Terminano i lavori della commissione Statuto della Città metropolitana e il nuovo ente cambia pelle. Il nuovo testo prevede l’elezione diretta del sindaco e dei consiglieri metropolitani, la formazione delle ‘zone omogenee’, ovvero ambiti di raggruppamento dei Comuni con caratteristiche simili alle vecchie Unioni di Comuni, come le Comunità montante, ma molto più snelle ed efficaci per l’interlocuzione con la Città metropolitana, come previsto dalla legge Delrio, e infine un percorso di rafforzamento dell’autonomia amministrativa dei Municipi di Roma, lasciando la possibilità di trasformazione in Comuni metropolitani.
“La commissione – ha spiegato il consigliere capitolino e metropolitano del Pd e membro della commissione Statuto, Gianni Paris – ha voluto interpretare nella maniera più coraggiosa e innovativa la legge Delrio, sono molto soddisfatto dei lavori. Ora il Consiglio – ha aggiunto Paris – probabilmente la prossima settimana, dovrà esaminare e approvare la proposta che verrà poi girata alla Conferenza metropolitana per l’approvazione, per legge entro il 31 dicembre”.

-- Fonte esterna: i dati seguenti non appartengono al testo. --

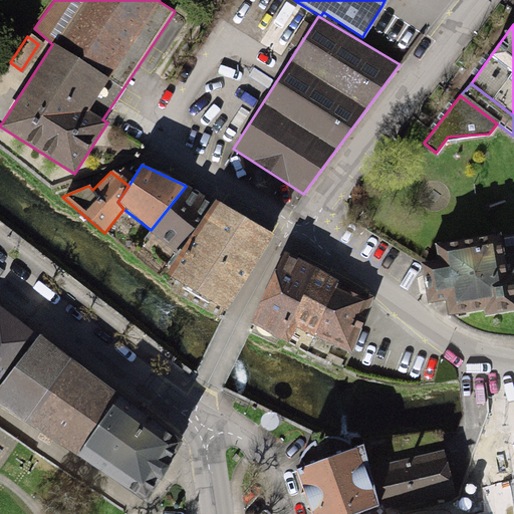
[(142,242),(173,264),(217,200),(186,186),(151,230),(142,242)]
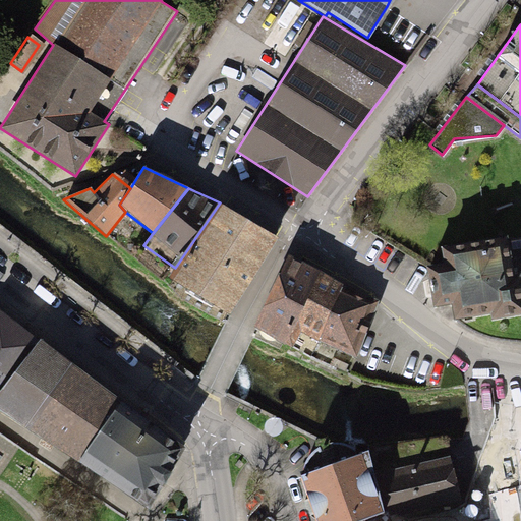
[(175,268),(167,278),(229,316),(279,238),(220,203),(175,268)]
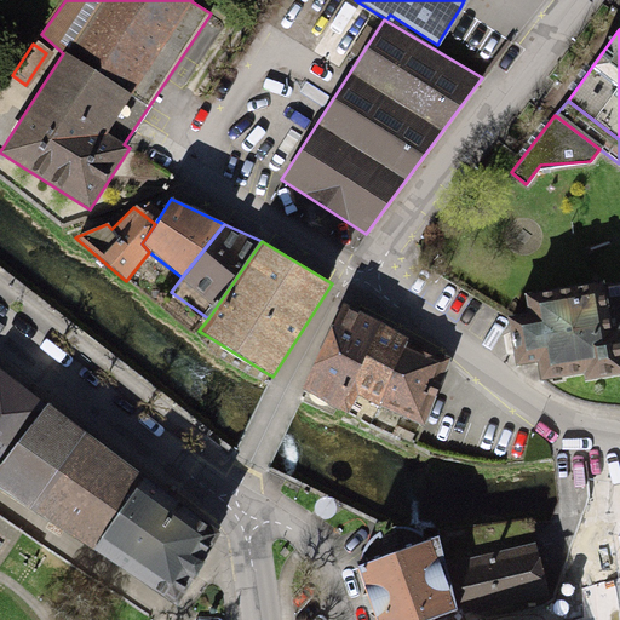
[(612,328),(603,280),(524,292),(528,314),(506,317),(515,368),(538,365),(541,382),(586,374),(587,382),(619,375),(619,333),(619,327),(612,328)]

“La scelta della commissione affari statutari della città metropolitana di Roma capitale della elezione diretta è importante ma – replica Donato Robilotta presidente federazione Regionale Aiccre del Lazio, membro del CAL – come ho già ripetuto in audizione, attenti a non confondersi, perché in ogni caso Campidoglio e palazzo Valentini restano due enti autonomi e distinti”.
“Attenzione a non creare pasticci, perché la città Metropolitana di Roma è unica tra tutte le altre, in quanto ha al suo interno la Capitale della Repubblica, che ha una legislazione differenziata e rafforzata rispetto alla città metropolitana. La città metropolitana di Roma-Capitale ha un senso se il Sindaco è il Sindaco della città di Roma, altrimenti non avrebbe senso averla istituita perchè si creerebbe un corto circuito istituzionale. Su questo lo Statuto deve essere chiaro”.